Только тут Евпсихий Алексеевич определил по запаху аромат фаршированных перцев, просачивающийся из квартиры: наверняка, именно их торопился съесть на ужин Лев Моисеевич.
– И впредь будьте поосторожней с шутками. – заявил напоследок Евпсихий Алексеевич, причём настолько громко, чтоб это было слышно не только Льву Моисеевичу. – Я ведь могу всерьёз рассердиться. Даже разгневаться.
Затем Евпсихий Алексеевич торопливо спустился на первый этаж и позвонил в дверь Виталика, полагая, что надо довести разбирательство инцидента со стуком по батарее до конца. Дверь открыл моложавый, крупного телосложения мужичок, кажущийся точь-в-точь таким, каким и должен быть сантехник Виталик.
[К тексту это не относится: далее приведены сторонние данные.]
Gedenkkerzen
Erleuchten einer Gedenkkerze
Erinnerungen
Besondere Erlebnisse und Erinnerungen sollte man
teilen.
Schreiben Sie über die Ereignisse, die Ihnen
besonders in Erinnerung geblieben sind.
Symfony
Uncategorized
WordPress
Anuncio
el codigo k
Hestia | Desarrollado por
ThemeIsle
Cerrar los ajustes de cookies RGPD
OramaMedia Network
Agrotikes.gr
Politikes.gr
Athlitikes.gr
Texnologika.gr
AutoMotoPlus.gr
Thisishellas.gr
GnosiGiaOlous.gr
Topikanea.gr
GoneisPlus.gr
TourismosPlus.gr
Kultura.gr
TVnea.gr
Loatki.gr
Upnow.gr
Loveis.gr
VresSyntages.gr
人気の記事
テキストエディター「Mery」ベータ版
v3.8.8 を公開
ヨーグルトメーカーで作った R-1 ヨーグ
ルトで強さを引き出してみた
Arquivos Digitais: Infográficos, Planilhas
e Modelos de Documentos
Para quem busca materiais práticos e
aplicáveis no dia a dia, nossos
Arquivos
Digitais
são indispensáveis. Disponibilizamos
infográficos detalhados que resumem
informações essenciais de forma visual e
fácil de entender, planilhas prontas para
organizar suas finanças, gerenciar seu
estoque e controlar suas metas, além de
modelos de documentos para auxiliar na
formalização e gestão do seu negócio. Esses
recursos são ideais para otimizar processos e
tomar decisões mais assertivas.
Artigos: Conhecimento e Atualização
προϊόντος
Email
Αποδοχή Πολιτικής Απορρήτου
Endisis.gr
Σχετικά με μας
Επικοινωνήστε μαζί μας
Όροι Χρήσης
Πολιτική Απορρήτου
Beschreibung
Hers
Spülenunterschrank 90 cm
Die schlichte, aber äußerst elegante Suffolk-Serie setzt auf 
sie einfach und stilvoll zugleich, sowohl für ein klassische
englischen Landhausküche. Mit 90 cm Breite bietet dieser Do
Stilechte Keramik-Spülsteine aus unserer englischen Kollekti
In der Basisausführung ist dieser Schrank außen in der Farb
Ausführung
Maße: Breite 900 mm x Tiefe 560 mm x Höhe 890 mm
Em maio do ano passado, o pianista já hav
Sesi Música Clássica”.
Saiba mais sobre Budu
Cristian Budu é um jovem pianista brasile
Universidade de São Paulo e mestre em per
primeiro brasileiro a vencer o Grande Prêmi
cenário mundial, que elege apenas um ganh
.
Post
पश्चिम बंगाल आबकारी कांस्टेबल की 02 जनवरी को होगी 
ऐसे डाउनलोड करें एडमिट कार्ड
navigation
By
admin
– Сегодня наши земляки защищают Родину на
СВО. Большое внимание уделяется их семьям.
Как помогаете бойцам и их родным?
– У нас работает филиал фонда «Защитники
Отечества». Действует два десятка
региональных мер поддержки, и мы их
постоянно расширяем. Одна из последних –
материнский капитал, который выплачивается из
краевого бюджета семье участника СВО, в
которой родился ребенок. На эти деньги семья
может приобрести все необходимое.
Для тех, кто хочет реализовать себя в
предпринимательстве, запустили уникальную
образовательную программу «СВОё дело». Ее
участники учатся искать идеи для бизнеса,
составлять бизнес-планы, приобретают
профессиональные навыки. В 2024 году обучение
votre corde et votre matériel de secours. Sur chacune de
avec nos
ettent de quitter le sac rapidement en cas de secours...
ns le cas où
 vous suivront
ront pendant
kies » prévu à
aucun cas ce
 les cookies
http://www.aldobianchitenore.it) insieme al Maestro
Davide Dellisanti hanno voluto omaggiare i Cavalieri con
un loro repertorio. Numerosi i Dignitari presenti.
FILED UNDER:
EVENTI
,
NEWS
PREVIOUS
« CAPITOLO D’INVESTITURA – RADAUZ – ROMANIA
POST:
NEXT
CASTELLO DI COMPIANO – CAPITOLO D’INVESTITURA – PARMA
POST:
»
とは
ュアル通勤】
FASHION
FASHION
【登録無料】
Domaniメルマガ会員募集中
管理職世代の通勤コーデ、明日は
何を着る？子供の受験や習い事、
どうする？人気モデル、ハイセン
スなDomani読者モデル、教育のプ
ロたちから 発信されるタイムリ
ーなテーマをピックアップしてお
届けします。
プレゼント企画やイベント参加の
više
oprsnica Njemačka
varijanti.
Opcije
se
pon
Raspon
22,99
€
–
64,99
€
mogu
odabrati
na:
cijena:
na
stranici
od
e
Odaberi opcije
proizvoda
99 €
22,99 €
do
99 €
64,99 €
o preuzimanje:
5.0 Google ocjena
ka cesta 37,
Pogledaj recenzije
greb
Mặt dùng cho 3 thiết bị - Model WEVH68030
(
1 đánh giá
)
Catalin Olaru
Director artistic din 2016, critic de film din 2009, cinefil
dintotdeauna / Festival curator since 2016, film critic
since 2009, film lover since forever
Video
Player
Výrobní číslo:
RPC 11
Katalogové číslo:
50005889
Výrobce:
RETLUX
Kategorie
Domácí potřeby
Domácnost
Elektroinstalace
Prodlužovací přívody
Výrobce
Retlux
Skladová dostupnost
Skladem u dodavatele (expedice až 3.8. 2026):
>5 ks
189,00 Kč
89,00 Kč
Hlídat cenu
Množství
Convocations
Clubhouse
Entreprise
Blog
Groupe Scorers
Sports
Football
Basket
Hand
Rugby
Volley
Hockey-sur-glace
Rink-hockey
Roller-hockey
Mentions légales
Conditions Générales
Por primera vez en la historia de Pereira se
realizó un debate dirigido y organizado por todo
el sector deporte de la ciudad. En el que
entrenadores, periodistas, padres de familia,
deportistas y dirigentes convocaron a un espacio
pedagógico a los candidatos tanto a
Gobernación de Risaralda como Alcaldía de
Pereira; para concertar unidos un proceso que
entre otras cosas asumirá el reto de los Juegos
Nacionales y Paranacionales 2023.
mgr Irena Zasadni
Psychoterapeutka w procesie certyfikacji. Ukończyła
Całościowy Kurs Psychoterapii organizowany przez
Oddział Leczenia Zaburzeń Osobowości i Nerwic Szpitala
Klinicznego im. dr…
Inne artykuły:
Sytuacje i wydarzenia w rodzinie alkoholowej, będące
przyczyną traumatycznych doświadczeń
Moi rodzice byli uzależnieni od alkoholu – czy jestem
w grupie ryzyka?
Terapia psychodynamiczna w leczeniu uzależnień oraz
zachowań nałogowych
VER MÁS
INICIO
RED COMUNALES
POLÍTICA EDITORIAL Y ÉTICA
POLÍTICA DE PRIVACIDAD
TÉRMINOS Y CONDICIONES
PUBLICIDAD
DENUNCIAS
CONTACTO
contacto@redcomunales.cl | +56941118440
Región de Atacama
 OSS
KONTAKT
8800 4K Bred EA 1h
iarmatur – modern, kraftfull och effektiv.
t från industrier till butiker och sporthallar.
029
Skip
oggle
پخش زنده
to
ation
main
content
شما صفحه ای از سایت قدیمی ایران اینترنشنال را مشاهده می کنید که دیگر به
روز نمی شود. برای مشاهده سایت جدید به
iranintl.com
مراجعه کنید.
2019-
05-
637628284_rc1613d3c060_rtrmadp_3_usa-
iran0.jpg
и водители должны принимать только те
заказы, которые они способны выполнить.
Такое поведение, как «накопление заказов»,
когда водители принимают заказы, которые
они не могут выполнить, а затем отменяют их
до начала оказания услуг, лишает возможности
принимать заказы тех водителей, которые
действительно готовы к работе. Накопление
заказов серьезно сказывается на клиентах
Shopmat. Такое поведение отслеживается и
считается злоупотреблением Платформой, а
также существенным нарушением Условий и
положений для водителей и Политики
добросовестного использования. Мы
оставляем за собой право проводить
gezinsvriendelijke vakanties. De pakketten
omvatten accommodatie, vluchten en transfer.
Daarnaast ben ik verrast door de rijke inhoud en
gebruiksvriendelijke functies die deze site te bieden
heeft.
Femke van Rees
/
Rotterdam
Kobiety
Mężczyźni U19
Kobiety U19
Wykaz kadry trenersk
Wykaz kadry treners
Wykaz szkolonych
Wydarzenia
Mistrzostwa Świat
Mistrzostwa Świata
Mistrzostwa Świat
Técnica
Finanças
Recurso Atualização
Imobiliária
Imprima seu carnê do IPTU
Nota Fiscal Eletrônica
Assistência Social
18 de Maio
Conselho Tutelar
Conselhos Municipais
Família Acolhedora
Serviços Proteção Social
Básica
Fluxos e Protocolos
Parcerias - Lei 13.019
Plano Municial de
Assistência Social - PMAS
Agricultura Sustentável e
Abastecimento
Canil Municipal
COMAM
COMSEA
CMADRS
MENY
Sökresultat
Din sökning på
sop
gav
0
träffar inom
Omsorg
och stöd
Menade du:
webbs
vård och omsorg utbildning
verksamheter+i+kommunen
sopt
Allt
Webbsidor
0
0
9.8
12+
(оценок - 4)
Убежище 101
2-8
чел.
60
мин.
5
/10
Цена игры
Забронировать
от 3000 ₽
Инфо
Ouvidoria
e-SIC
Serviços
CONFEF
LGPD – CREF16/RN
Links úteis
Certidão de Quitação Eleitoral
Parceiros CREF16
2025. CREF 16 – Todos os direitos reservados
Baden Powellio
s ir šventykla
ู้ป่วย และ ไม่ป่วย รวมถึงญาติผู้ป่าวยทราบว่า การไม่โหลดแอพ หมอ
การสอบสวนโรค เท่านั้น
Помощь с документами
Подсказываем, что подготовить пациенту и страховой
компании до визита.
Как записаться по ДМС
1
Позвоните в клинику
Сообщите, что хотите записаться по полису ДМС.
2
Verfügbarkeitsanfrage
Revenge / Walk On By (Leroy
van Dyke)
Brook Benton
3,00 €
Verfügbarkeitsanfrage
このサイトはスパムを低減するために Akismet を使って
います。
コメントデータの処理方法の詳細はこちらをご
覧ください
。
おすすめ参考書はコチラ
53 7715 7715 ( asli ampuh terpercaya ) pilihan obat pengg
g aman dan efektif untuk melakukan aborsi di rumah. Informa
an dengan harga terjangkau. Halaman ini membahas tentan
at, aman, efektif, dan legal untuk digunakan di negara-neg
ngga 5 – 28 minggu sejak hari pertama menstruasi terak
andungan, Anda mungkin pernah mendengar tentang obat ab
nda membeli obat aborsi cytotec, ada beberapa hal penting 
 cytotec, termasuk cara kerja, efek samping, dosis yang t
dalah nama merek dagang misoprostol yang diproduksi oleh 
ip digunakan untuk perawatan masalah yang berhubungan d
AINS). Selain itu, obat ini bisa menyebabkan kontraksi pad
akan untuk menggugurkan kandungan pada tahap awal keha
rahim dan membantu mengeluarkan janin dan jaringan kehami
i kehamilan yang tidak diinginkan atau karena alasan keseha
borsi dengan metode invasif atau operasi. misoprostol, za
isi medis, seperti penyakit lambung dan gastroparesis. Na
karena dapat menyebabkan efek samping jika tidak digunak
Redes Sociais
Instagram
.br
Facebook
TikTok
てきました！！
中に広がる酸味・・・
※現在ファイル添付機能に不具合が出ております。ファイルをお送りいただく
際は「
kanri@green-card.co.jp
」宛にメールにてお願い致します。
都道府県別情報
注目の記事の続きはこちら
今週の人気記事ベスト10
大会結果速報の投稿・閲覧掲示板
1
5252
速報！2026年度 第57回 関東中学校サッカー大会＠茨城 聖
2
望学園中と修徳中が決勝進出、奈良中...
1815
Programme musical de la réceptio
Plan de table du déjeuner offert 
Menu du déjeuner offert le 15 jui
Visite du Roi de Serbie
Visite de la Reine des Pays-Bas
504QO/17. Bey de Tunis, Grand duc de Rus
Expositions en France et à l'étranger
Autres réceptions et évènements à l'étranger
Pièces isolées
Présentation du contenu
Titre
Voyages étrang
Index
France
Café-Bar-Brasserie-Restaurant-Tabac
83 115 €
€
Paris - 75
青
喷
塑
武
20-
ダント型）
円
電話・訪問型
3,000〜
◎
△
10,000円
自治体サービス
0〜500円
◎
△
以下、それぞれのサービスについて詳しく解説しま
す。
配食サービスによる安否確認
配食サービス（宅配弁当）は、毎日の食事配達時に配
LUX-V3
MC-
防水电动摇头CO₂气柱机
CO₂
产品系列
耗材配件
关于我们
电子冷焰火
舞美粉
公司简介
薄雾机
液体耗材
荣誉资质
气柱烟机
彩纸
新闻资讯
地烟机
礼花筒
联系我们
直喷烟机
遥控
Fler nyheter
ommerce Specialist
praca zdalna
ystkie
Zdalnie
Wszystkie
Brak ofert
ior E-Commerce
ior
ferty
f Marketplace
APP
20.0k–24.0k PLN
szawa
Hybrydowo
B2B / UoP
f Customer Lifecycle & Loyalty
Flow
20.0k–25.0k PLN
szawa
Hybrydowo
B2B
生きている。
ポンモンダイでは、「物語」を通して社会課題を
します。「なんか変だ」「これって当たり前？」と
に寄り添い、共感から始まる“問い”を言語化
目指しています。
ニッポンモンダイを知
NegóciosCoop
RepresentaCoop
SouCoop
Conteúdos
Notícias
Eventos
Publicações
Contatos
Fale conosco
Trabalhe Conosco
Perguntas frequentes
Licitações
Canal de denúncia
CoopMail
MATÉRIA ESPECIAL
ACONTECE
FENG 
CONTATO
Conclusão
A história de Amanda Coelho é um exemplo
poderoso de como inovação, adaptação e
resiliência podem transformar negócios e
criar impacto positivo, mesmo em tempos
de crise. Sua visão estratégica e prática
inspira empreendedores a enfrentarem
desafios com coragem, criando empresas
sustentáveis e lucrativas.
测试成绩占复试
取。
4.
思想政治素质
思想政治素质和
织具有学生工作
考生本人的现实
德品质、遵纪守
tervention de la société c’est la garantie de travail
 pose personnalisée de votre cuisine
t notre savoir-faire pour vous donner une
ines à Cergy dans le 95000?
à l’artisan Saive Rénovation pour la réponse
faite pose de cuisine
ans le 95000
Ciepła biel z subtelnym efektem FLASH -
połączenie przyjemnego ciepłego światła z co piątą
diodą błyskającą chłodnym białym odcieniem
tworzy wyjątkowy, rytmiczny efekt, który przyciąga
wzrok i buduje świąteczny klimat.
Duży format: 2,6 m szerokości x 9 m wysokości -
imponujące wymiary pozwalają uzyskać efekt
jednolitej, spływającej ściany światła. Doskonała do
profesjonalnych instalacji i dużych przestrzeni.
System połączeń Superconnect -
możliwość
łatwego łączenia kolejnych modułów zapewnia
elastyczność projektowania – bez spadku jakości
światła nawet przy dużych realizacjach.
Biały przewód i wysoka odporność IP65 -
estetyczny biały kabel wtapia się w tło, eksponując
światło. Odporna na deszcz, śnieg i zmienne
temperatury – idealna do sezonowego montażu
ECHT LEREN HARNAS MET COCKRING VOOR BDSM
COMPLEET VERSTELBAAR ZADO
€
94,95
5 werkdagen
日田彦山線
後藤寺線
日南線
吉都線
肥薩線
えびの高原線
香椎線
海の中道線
Был он явно чем-то обескуражен и лихорадочно растрёпан, однако держал в руках стакан и откупоренную бутылку пива.
– Ага! – сразу оценил бутылку пива Евпсихий Алексеевич.
Виталик одышливо замер, дожидаясь, что ещё скажет неожиданный гость.
– Так я и думал. – сказал Евпсихий Алексеевич, не отводя глаз от бутылки пива.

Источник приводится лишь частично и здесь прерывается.